L'article 4 de l'arrêté du 17 décembre 2021 relatif à la prise en charge sanitaire des personnes retenues dans les centres de rétention administrative prévoit que chaque unité médicale du centre de rétention comprend des temps de : médecins, infirmiers, pharmaciens, psychologues, secrétaires médicaux. Elle peut comprendre également, en fonction de la capacité d'accueil du centre, de sa localisation, de la population accueillie, des problématiques médicales rencontrées, notamment des temps de : sages-femmes, chirurgiens-dentistes. L'accès à un psychiatre est assuré y compris en dehors des situations d'urgence.
La composition, la quotité de travail des différentes catégories de professionnels intervenant au sein de l'unité médicale du centre de rétention administrative et les périodes de présence et, le cas échéant, les périodes d'astreinte sont fixées par la convention mentionnée à l'article 14.
Par ordonnance en date du 3 mai 2023, la présente cour a décidé, s'agissant de l'incompatiblité de l'état de santé de l'étranger avec la mesure de rétention, que ' M. [S], qui fait état de problèmes de santé psychiatrique, ne produit que des ordonnances dont la plus récente est datée du mois d'octobre 2021. Il n'atteste pas d'un suivi régulier ni de troubles même s'il déclare être suivi depuis de nombreuses années. Quoiqu'il en soit, il ne justifie pas avoir sollicité l'OFII ou le médecin du centre de rétention et ne produit aucun document justifiant d'un état de santé incompatible avec son maintien en rétention'.

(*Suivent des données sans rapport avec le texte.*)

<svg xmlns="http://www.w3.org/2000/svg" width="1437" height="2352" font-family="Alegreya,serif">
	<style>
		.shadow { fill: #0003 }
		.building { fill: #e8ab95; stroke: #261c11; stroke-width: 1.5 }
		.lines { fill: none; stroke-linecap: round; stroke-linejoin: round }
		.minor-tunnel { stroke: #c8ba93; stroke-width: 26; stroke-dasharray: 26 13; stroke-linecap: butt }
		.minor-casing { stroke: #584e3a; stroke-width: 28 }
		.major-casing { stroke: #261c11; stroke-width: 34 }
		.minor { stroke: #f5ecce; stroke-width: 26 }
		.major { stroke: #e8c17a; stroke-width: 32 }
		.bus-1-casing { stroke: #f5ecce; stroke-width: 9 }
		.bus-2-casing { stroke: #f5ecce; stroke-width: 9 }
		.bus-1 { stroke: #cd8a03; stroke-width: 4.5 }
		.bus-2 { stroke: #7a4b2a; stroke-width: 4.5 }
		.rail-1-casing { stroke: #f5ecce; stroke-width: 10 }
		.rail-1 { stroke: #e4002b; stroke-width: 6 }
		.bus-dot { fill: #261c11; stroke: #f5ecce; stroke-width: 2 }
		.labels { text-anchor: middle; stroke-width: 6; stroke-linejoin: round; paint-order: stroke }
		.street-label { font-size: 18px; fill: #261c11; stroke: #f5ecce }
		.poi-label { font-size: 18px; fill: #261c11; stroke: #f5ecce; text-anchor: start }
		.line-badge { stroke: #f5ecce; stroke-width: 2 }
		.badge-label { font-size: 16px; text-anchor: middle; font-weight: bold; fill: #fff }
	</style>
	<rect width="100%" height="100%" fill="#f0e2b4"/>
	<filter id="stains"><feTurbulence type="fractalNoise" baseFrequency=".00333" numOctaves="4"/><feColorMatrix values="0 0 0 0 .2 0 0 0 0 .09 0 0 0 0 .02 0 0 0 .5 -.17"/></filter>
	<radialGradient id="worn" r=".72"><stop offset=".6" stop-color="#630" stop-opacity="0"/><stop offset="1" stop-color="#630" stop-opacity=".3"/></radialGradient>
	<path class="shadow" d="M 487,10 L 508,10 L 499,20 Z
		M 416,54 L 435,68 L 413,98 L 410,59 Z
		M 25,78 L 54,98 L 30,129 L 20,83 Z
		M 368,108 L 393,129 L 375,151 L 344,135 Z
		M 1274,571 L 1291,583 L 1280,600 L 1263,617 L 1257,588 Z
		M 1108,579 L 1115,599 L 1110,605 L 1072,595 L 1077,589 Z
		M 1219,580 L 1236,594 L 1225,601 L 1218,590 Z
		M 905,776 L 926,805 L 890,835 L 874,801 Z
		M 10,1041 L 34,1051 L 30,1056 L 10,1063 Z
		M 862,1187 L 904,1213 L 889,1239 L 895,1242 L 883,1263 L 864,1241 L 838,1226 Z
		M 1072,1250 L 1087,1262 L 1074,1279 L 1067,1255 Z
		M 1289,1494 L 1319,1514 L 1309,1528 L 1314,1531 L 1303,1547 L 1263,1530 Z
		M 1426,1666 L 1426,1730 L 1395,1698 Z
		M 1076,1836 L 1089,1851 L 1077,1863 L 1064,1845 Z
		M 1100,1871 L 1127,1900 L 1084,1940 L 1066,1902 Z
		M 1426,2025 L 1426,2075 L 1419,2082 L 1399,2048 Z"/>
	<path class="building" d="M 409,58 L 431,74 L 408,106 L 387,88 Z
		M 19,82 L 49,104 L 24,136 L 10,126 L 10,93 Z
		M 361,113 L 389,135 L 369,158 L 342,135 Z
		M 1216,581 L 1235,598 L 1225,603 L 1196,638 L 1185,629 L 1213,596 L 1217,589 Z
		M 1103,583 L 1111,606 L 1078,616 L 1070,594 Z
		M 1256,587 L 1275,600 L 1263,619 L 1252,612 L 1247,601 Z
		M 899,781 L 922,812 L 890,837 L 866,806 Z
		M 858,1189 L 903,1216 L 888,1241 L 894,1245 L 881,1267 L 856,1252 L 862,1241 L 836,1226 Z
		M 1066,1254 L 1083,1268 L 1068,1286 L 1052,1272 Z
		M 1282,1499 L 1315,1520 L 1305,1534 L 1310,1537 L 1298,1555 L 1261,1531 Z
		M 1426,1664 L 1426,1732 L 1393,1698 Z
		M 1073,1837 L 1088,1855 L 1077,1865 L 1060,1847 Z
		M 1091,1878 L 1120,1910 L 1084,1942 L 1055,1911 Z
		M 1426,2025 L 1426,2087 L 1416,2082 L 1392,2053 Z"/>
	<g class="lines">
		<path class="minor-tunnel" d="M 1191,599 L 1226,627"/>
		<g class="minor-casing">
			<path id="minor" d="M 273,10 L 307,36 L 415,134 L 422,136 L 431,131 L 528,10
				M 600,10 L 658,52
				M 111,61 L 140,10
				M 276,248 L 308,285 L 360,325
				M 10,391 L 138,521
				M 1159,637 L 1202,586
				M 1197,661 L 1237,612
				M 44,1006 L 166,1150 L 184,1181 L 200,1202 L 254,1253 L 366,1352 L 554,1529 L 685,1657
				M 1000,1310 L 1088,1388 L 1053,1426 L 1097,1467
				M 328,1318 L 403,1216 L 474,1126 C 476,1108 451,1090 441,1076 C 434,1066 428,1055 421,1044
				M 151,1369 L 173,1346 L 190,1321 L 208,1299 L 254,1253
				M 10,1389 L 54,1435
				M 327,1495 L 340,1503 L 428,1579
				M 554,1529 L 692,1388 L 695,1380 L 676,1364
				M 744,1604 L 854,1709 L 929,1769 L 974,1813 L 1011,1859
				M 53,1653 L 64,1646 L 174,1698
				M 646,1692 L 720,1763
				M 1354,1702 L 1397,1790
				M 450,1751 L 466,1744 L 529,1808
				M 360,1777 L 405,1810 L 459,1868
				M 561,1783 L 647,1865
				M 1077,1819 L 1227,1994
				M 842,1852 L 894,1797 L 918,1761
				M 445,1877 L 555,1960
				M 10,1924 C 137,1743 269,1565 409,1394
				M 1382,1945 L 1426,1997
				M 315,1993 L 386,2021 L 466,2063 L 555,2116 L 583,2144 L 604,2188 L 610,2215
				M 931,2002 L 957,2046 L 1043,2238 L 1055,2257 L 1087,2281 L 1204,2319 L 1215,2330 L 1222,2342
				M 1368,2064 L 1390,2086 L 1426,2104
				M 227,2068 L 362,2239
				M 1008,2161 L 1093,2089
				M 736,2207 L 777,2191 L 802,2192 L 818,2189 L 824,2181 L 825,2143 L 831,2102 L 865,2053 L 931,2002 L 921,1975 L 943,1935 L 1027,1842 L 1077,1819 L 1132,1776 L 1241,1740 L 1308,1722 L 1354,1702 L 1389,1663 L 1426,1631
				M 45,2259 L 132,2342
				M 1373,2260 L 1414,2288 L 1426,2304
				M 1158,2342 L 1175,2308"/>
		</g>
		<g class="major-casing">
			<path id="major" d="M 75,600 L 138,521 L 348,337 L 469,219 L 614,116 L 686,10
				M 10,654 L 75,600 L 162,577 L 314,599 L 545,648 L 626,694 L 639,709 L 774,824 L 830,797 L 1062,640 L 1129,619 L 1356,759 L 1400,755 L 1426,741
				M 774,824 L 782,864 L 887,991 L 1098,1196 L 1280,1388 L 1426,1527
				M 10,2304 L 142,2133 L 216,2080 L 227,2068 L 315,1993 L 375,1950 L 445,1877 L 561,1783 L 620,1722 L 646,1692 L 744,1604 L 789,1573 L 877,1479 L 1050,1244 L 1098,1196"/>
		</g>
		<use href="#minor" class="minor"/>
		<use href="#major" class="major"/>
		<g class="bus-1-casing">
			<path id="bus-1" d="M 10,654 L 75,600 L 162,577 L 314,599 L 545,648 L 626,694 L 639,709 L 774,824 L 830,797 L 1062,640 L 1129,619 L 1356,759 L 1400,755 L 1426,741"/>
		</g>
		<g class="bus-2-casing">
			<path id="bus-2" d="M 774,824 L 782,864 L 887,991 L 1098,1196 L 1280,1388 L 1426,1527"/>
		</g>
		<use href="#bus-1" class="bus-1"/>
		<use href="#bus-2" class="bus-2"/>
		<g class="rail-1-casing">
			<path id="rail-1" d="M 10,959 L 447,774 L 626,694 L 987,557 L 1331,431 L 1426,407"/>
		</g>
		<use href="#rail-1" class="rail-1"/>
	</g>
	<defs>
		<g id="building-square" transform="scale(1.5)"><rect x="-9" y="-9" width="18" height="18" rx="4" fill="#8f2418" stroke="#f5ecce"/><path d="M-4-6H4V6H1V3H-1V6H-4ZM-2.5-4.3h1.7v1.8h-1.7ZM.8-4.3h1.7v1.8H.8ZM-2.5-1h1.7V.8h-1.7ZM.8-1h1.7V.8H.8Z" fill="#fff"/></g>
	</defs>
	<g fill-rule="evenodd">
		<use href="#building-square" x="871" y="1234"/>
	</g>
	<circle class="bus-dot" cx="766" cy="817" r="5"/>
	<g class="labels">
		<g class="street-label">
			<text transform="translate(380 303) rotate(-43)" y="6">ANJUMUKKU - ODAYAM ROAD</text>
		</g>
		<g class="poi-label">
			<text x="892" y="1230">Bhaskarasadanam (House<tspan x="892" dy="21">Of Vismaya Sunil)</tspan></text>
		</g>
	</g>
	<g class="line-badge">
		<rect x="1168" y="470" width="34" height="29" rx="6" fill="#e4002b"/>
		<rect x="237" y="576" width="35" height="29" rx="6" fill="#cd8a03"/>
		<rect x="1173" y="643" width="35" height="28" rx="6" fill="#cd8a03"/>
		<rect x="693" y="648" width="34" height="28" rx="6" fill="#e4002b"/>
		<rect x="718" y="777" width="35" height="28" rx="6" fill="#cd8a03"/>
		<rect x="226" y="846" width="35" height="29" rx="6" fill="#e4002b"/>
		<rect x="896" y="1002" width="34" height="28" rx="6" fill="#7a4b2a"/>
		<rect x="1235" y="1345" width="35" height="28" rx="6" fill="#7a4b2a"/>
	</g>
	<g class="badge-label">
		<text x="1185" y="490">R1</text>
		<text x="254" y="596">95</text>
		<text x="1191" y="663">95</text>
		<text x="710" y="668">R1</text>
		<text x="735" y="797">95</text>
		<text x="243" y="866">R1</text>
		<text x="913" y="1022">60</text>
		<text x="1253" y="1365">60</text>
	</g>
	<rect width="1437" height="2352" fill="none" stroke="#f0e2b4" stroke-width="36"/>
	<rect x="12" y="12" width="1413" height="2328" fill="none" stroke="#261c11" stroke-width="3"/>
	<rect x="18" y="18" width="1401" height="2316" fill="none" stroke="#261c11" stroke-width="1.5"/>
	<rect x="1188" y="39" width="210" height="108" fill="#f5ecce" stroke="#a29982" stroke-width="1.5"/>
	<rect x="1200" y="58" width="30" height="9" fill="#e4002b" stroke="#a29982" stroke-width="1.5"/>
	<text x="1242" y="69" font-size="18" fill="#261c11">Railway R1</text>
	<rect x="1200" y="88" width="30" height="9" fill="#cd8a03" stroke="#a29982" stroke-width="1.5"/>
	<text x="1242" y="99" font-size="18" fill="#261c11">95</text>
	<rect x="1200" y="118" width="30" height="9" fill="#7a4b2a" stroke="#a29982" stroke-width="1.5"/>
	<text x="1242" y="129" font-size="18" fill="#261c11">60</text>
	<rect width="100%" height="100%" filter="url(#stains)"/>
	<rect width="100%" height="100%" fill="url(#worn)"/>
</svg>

M. [S] produit désormais un certificat médical en date du 22 mai 2023 partiellement lisible. Il en résulte cependant qu'il présente 'une recrudescence de symptomatologie anxieuse accompagnée d'hallucinations accoustiques' et qu'il déclare que ses 'angoisses deviennent incompatibles et occasionnent des idées noires'. Il justifie par ailleurs avoir été hospitalisé aux urgences le 30 mai pour une crise épileptiforme, le médecin concluant son compte-rendu par la mention 'malaise/crise angoisse'.
Les dispositions ci-dessus rappelées ne commandent pas la présence en permanence d'un psychiatre et d'un psychologue dans les locaux du centre de rétention administrative, disponibles sans délai à la demande des personnes retenues.
Il résulte par ailleurs des éléments ci-dessus que M. [S], qui semble présenter un état de santé dégradé au vu de l'incident survenu ce jour et de la nouvelle hospitalisation, fait l'objet d' un suivi médical.
Il n'appartient pas au juge d'apprécier, au stade la seconde prolongation de la mesure de rétention, l'application de l'article L. 741-4 du Ceseda et la prise en compte dans l'arrêté de placement en rétention de la vulnérabilité de l'étranger, ce dernier étant désormais irrecevable à contester l'arrêté de placement en rétention.
Si l'état de santé de M. [S] s'avère désormais incompatible avec la mesure de rétention, il appartient aux autorités médicales d'en attester, le juge ne pouvant s'y substituer.
Ce moyen sera rejeté.
Au vu de ces éléments, il y a lieu de confirmer la décision frappée d'appel.
PAR CES MOTIFS
Statuant publiquement par décision réputée contradictoire en dernier ressort, après débats en audience publique,
Confirmons l'ordonnance du Juge des libertés et de la détention de MARSEILLE en date du 29 Mai 2023.
Les parties sont avisées qu'elles peuvent se pourvoir en cassation contre cette ordonnance dans un délai de 2 mois à compter de cette notification, le pourvoi devant être formé par déclaration au greffe de la Cour de cassation, signé par un avocat au conseil d'Etat ou de la Cour de cassation.